**DATA SHOWN**:

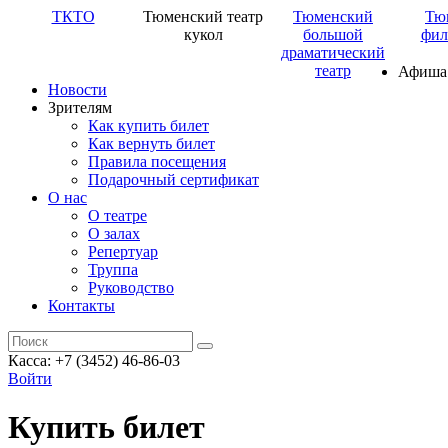
ТКТО
Тюменский театр
Тюменский
Тю
кукол
большой
фил
драматический
театр
Афиша
Новости
Зрителям
Как купить билет
Как вернуть билет
Правила посещения
Подарочный сертификат
О нас
О театре
О залах
Репертуар
Труппа
Руководство
Контакты
Касса: +7 (3452)
46-86-03
Войти
Купить билет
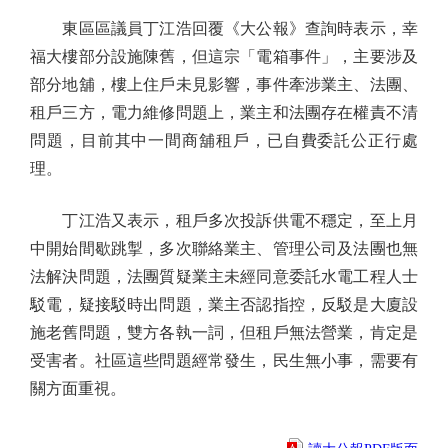
東區區議員丁江浩回覆《大公報》查詢時表示，幸
福大樓部分設施陳舊，但這宗「電箱事件」，主要涉及
部分地舖，樓上住戶未見影響，事件牽涉業主、法團、
租戶三方，電力維修問題上，業主和法團存在權責不清
問題，目前其中一間商舖租戶，已自費委託公正行處
理。
丁江浩又表示，租戶多次投訴供電不穩定，至上月
中開始間歇跳掣，多次聯絡業主、管理公司及法團也無
法解決問題，法團質疑業主未經同意委託水電工程人士
駁電，疑接駁時出問題，業主否認指控，反駁是大廈設
施老舊問題，雙方各執一詞，但租戶無法營業，肯定是
受害者。社區這些問題經常發生，民生無小事，需要有
關方面重視。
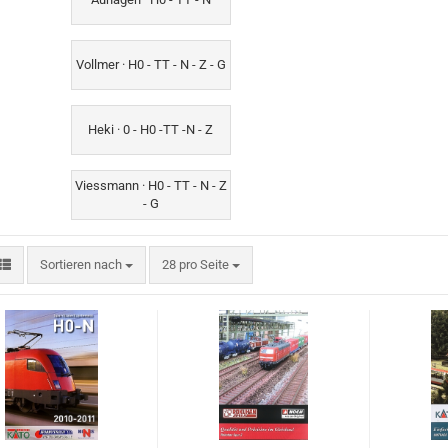
Vollmer · H0 - TT - N - Z - G
Heki · 0 - H0 -TT -N - Z
Viessmann · H0 - TT - N - Z
- G
Sortieren nach
pro Seite
Sortieren nach
28 pro Seite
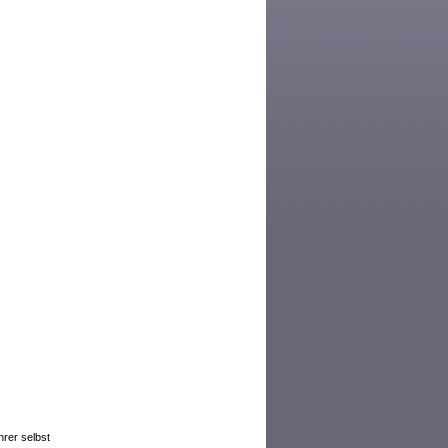
rer selbst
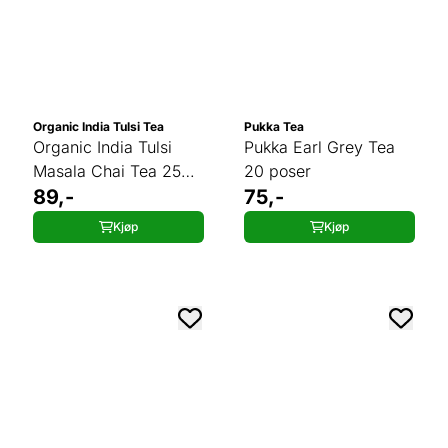
Organic India Tulsi Tea
Pukka Tea
Organic India Tulsi
Pukka Earl Grey Tea
Masala Chai Tea 25
20 poser
poser
89,-
75,-
Kjøp
Kjøp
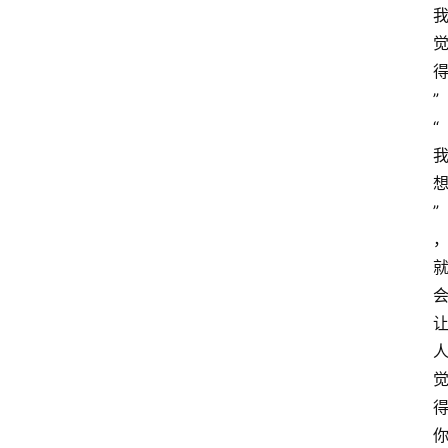
关
于
我
”
们
“
”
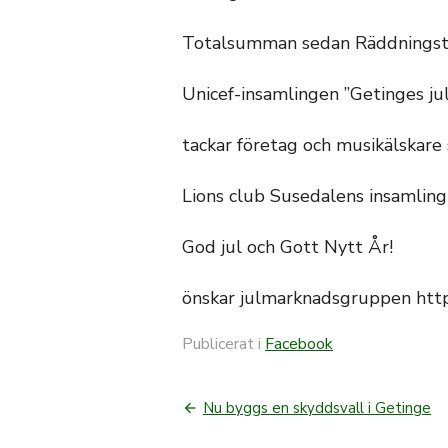
Totalsumman sedan Räddningstjä
Unicef-insamlingen ”Getinges ju
tackar företag och musikälskare 
Lions club Susedalens insamling
God jul och Gott Nytt År!
önskar julmarknadsgruppen http:
Publicerat i
Facebook
Nu byggs en skyddsvall i Getinge
Inläggsnavigerin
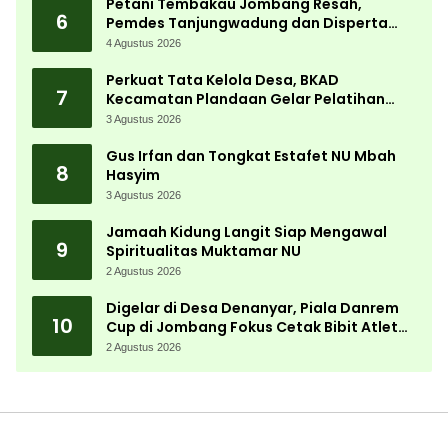
Petani Tembakau Jombang Resah,
6
Pemdes Tanjungwadung dan Disperta
Bergerak Cepat
4 Agustus 2026
Perkuat Tata Kelola Desa, BKAD
7
Kecamatan Plandaan Gelar Pelatihan
Aparatur Pemdes
3 Agustus 2026
Gus Irfan dan Tongkat Estafet NU Mbah
8
Hasyim
3 Agustus 2026
Jamaah Kidung Langit Siap Mengawal
9
Spiritualitas Muktamar NU
2 Agustus 2026
Digelar di Desa Denanyar, Piala Danrem
10
Cup di Jombang Fokus Cetak Bibit Atlet
Menembak Berprestasi
2 Agustus 2026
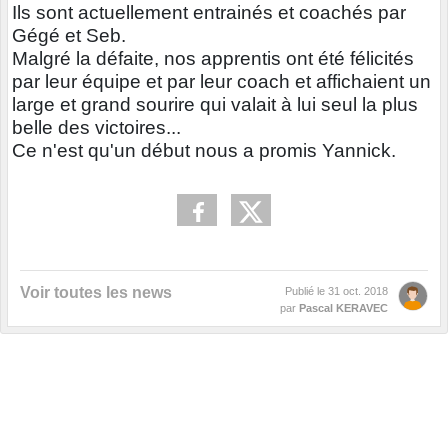
Ils sont actuellement entrainés et coachés par
Gégé et Seb.
Malgré la défaite, nos apprentis ont été félicités
par leur équipe et par leur coach et affichaient un
large et grand sourire qui valait à lui seul la plus
belle des victoires...
Ce n'est qu'un début nous a promis Yannick.
Voir toutes les news
Publié le
31 oct. 2018
par
Pascal KERAVEC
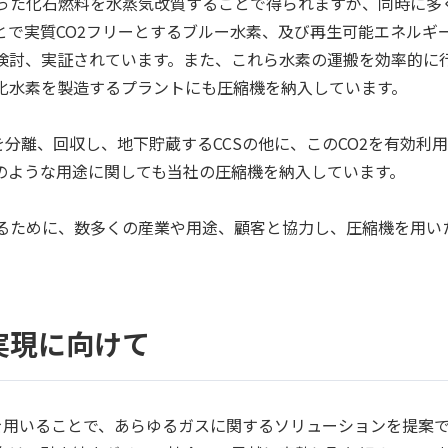
った化石燃料を水蒸気改質することで得られますが、同時に多く
とで実質CO2フリーとするブルー水素、及び再生可能エネルギ
検討、実証されています。また、これら水素の運搬を効率的に
化水素を製造するプラントにも圧縮機を納入しています。
を分離、回収し、地下貯蔵するCCSの他に、このCO2を有効利用す
のような用途に関しても当社の圧縮機を納入しています。
るために、数多くの産業や用途、顧客と協力し、圧縮機を用い
実現に向けて
を用いることで、あらゆるガスに関するソリューションを提案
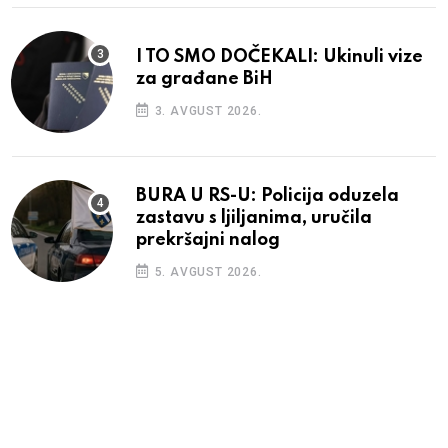
I TO SMO DOČEKALI: Ukinuli vize
za građane BiH
3. AVGUST 2026.
BURA U RS-U: Policija oduzela
zastavu s ljiljanima, uručila
prekršajni nalog
5. AVGUST 2026.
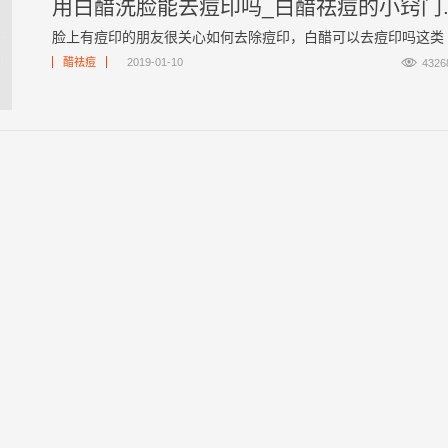
用白醋洗脸能
脸上有痘印的朋友很关心如何去除痘印，白醋可以去痘印吗这类 ..

醋祛痘
2019-01-10
4326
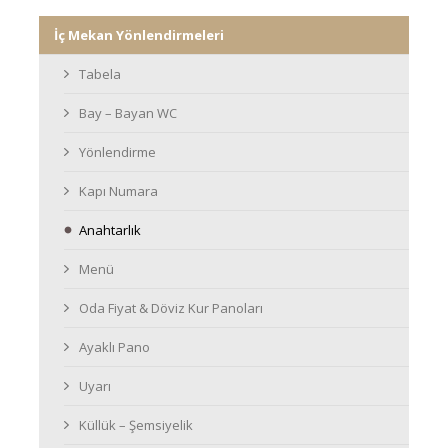
İç Mekan Yönlendirmeleri
Tabela
Bay – Bayan WC
Yönlendirme
Kapı Numara
Anahtarlık
Menü
Oda Fiyat & Döviz Kur Panoları
Ayaklı Pano
Uyarı
Küllük – Şemsiyelik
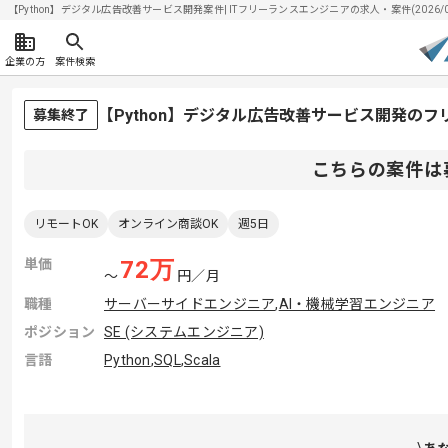
【Python】デジタル広告改善サービス開発案件| ITフリーランスエンジニアの求人・案件(2026/0
企業の方
案件検索
【Python】デジタル広告改善サービス開発の
募集終了
こちらの案件は
リモートOK
オンライン商談OK
週5日
単価
72
万
〜
円／月
職種
サーバーサイドエンジニア
,
AI・機械学習エンジニア
ポジション
SE (システムエンジニア)
言語
Python
,
SQL
,
Scala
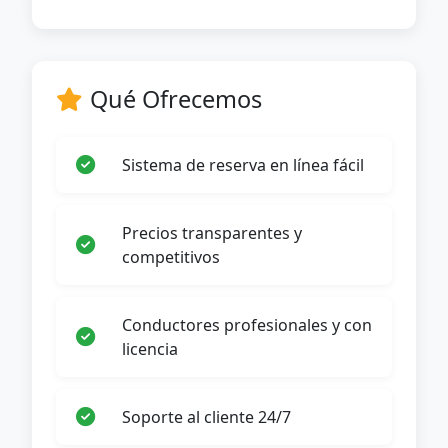
Qué Ofrecemos
Sistema de reserva en línea fácil
Precios transparentes y
competitivos
Conductores profesionales y con
licencia
Soporte al cliente 24/7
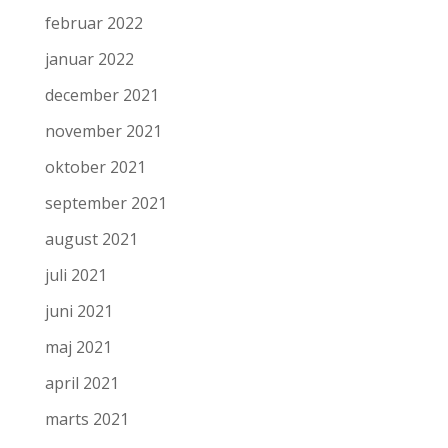
februar 2022
januar 2022
december 2021
november 2021
oktober 2021
september 2021
august 2021
juli 2021
juni 2021
maj 2021
april 2021
marts 2021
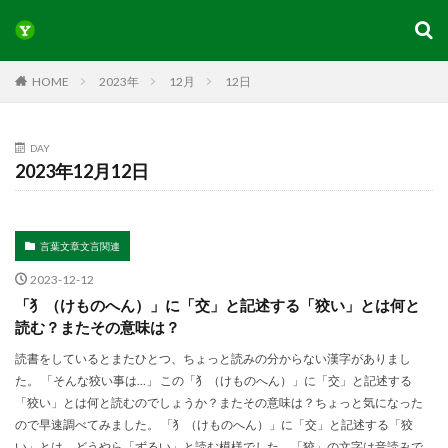
HOME
2023年
12月
12日
DAY
2023年12月12日
言葉文章文言関連
2023-12-12
「犭（けものへん）」に「交」と記述する「狡い」とは何と
読む？またその意味は？
読書をしているとまたひとつ、ちょっと読みの分からない漢字がありまし
た。 「そんな狡い事は…」 この「犭（けものへん）」に「交」と記述する
「狡い」とは何と読むのでしょうか？またその意味は？ちょっと気になった
ので早速調べてみました。 「犭（けものへん）」に「交」と記述する「狡
い」とは、どうやら「ずるい」と読む模様でした。「狡」の文字は音読みで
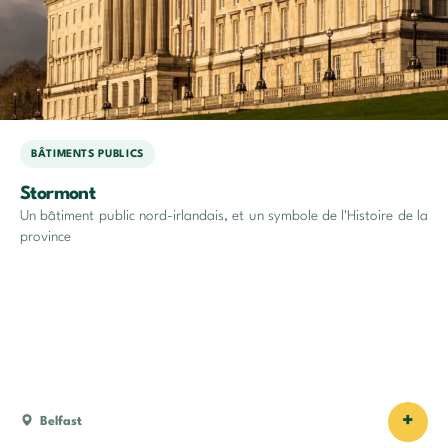
BÂTIMENTS PUBLICS
Stormont
Un bâtiment public nord-irlandais, et un symbole de l'Histoire de la
province
+
Belfast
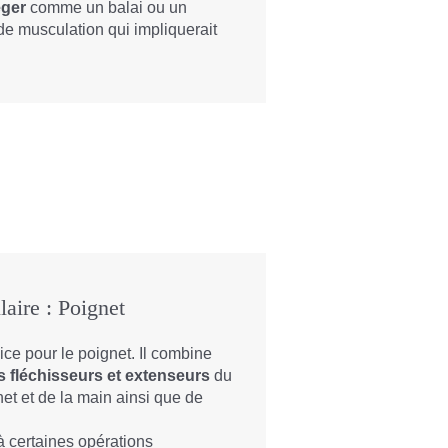
́ger
comme un balai ou un
de musculation qui impliquerait
laire : Poignet
ice pour le poignet. Il combine
es fléchisseurs et extenseurs
du
et et de la main ainsi que de
à certaines opérations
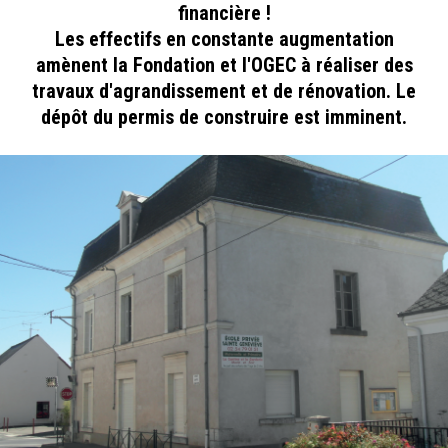
financière !
Les effectifs en constante augmentation
amènent la Fondation et l'OGEC à réaliser des
travaux d'agrandissement et de rénovation. Le
dépôt du permis de construire est imminent.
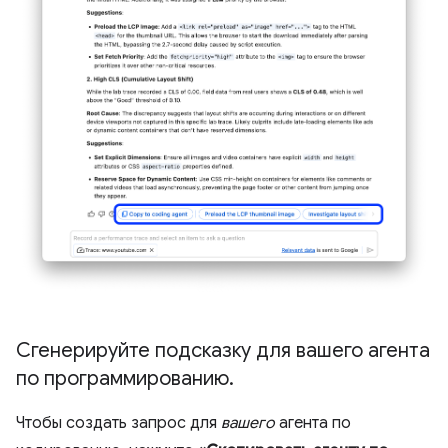
Сгенерируйте подсказку для вашего агента
по программированию
.
Чтобы создать запрос для
вашего
агента по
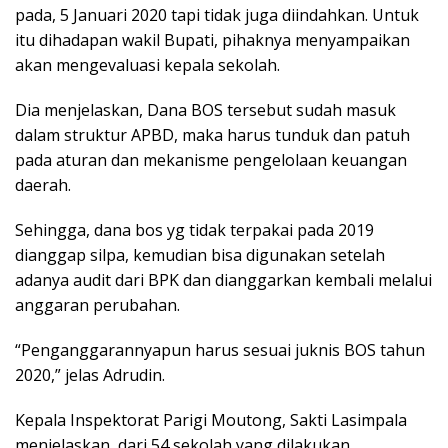
pada, 5 Januari 2020 tapi tidak juga diindahkan. Untuk
itu dihadapan wakil Bupati, pihaknya menyampaikan
akan mengevaluasi kepala sekolah.
Dia menjelaskan, Dana BOS tersebut sudah masuk
dalam struktur APBD, maka harus tunduk dan patuh
pada aturan dan mekanisme pengelolaan keuangan
daerah.
Sehingga, dana bos yg tidak terpakai pada 2019
dianggap silpa, kemudian bisa digunakan setelah
adanya audit dari BPK dan dianggarkan kembali melalui
anggaran perubahan.
“Penganggarannyapun harus sesuai juknis BOS tahun
2020,” jelas Adrudin.
Kepala Inspektorat Parigi Moutong, Sakti Lasimpala
menjelaskan, dari 54 sekolah yang dilakukan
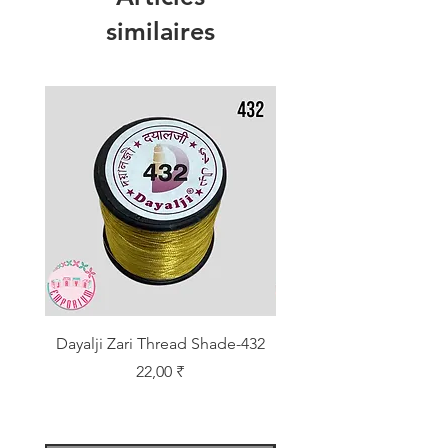
similaires
Dayalji Zari Thread Shade-432
Dayalji Zari Thread Sh
Prix
22,00 ₹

**TASK TO CARRY OUT**: From the records above, pick out each line that contains the word "Organic". Only case-sensitive matches count.

**RESPONSE TO THIS TASK**:
Organic India Tulsi Tea
Organic India Tulsi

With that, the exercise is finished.